After some time off training because of moving, work, injuries and laziness, let’s start anew. Some preconditions:
- Squats, deadlifts, bench and overhead press are the focus
- Both presses should occur more often, because I also jog and ride my bike every morning, and I intend to add pull-ups and rows.
- Some hamstring exercise, because I sometimes have muscle soreness after squats respectively deadlifts. Also have to check / learn proper hip hinging.
After taking some inspiration from popular programs like 5/3/1 or Greyskull LP my own plan looks something like this at the moment:
- 4×4 Overhead Press
- 4×8 Squat
- 4×4 Deadlifts
- 4×8 Bench press
- 4×4 Bench press
- 4×8 Overhead press
Additional movements, alternating after the main exercises:
- Rows 3×10
- Curls 3×10
- Skullcrusher 3×10
- Hamstring exercise
- Ab exercise (wheel, leg raises)
Pull-ups after every training day, more than before.

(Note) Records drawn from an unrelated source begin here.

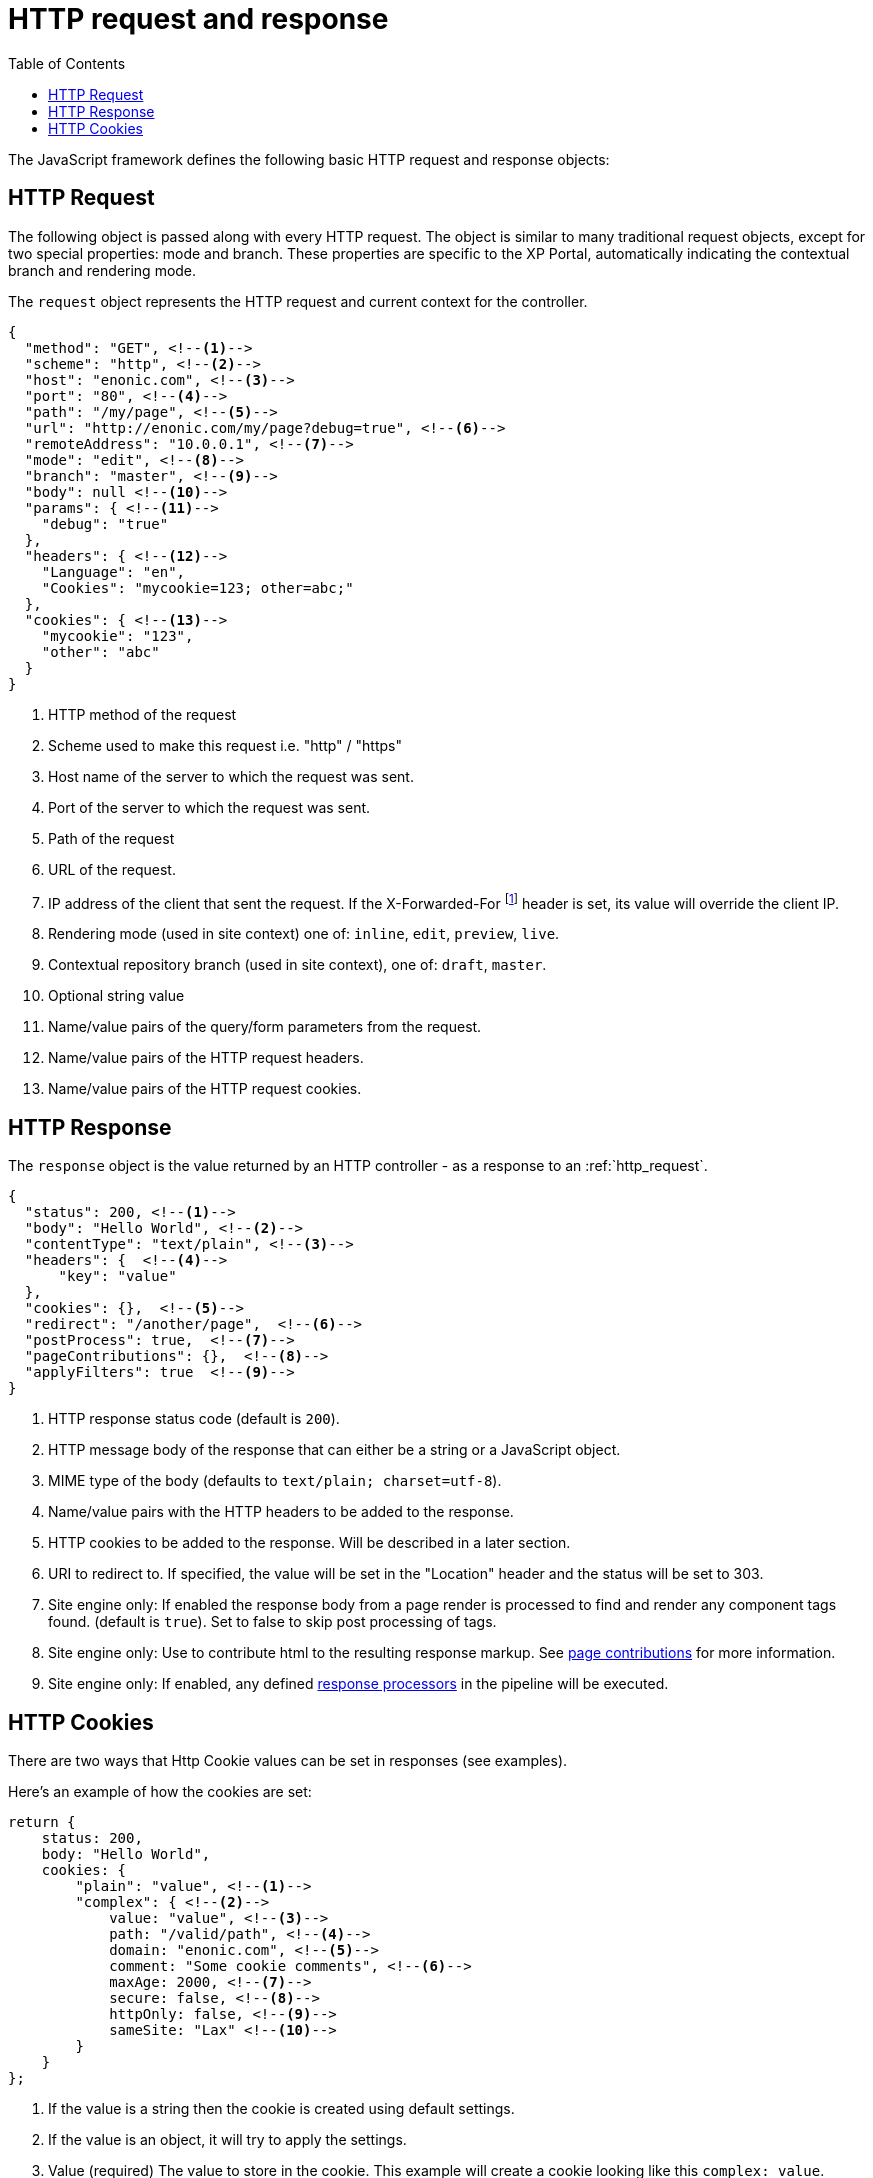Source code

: = HTTP request and response
:toc: right
:imagesdir: ../images

The JavaScript framework defines the following basic HTTP request and response objects:

[#http-request]
== HTTP Request

The following object is passed along with every HTTP request. The object is similar to many traditional request objects, except for two special properties:
mode and branch. These properties are specific to the XP Portal, automatically indicating the contextual branch and rendering mode.

The ``request`` object represents the HTTP request and current context for the
controller.

[source,json]
----
{
  "method": "GET", <!--1-->
  "scheme": "http", <!--2-->
  "host": "enonic.com", <!--3-->
  "port": "80", <!--4-->
  "path": "/my/page", <!--5-->
  "url": "http://enonic.com/my/page?debug=true", <!--6-->
  "remoteAddress": "10.0.0.1", <!--7-->
  "mode": "edit", <!--8-->
  "branch": "master", <!--9-->
  "body": null <!--10-->
  "params": { <!--11-->
    "debug": "true"
  },
  "headers": { <!--12-->
    "Language": "en",
    "Cookies": "mycookie=123; other=abc;"
  },
  "cookies": { <!--13-->
    "mycookie": "123",
    "other": "abc"
  }
}
----

<1> HTTP method of the request
<2> Scheme used to make this request i.e. "http" / "https"
<3> Host name of the server to which the request was sent.
<4> Port of the server to which the request was sent.
<5> Path of the request
<6> URL of the request.
<7> IP address of the client that sent the request. If the X-Forwarded-For footnote:[https://en.wikipedia.org/wiki/X-Forwarded-For] header is set, its value will override the client IP.
<8> Rendering mode (used in site context) one of: ``inline``, ``edit``, ``preview``, ``live``.
<9> Contextual repository branch (used in site context), one of: ``draft``, ``master``.
<10> Optional string value
<11> Name/value pairs of the query/form parameters from the request.
<12> Name/value pairs of the HTTP request headers.
<13> Name/value pairs of the HTTP request cookies.

[#http-response]
== HTTP Response

The ``response`` object is the value returned by an HTTP controller - as a response to an :ref:`http_request`.

[source,json]
----
{
  "status": 200, <!--1-->
  "body": "Hello World", <!--2-->
  "contentType": "text/plain", <!--3-->
  "headers": {  <!--4-->
      "key": "value"
  },
  "cookies": {},  <!--5-->
  "redirect": "/another/page",  <!--6-->
  "postProcess": true,  <!--7-->
  "pageContributions": {},  <!--8-->
  "applyFilters": true  <!--9-->
}
----

<1> HTTP response status code (default is ``200``).
<2> HTTP message body of the response that can either be a string or a JavaScript object.
<3> MIME type of the body (defaults to ``text/plain; charset=utf-8``).
<4> Name/value pairs with the HTTP headers to be added to the response.
<5> HTTP cookies to be added to the response. Will be described in a later section.
<6> URI to redirect to. If specified, the value will be set in the "Location" header and the status will be set to 303.
<7> Site engine only: If enabled the response body from a page render is processed to find and render any component tags found. (default is ``true``). Set to false to skip post processing of tags.
<8> Site engine only: Use to contribute html to the resulting response markup. See <<../cms/contributions#, page contributions>> for more information.
<9> Site engine only: If enabled, any defined <<../cms/response-processors#, response processors>> in the pipeline will be executed.

[#http-cookies]
== HTTP Cookies

There are two ways that Http Cookie values can be set in responses (see examples).

Here's an example of how the cookies are set:

[source,javascript]
----
return {
    status: 200,
    body: "Hello World",
    cookies: {
        "plain": "value", <!--1-->
        "complex": { <!--2-->
            value: "value", <!--3-->
            path: "/valid/path", <!--4-->
            domain: "enonic.com", <!--5-->
            comment: "Some cookie comments", <!--6-->
            maxAge: 2000, <!--7-->
            secure: false, <!--8-->
            httpOnly: false, <!--9-->
            sameSite: "Lax" <!--10-->
        }
    }
};
----

<1> If the value is a string then the cookie is created using default settings.
<2> If the value is an object, it will try to apply the settings.
<3> Value (required) The value to store in the cookie. This example will create a cookie looking like this ``complex: value``.
<4> The paths on the site where this cookie should be available from (and all containing paths). Defaults to ``empty``
<5> Add additional sites that should be able to read the cookie. Defaults to ``empty`` (Only the server that creates the cookie can read it.)
<6> A comment describing the cookie. Default to ``null`. Deprecated and will be removed in future versions of XP.
<7> Number of **seconds** before the browser is allowed to delete the cookie. Defaults to ``-1`` (The cookie will live until the browser is shut down.)
<8> Control if the cookie should only be accepted to be created and read over https and similar secure protocols. Defaults to ``false``
<9> Control if the cookie is available for scripts or not. If `true`, only the serverside code can read the cookie. Defaults to ``false`` (Also client-side scripts can read the cookie.)
<10> image:xp-730.svg[XP 7.3.0,opts=inline] SameSite flag for the cookie. Can be `lax`, `strict`, `none` or `&nbsp;` for "not set". Default is "not set", meaning "browser's default".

- add x weight after successful attempt.
- back-off x weight after some failed attempts
- Maybe too much back exercises in contrast to abs?
- Why 4×4 / 4×8? I saw it somewhere and tried it before; I liked the variety.
- Why so much pull-ups? I want to be able to get 10 in a set. If it is too much, I remove something for better recovery.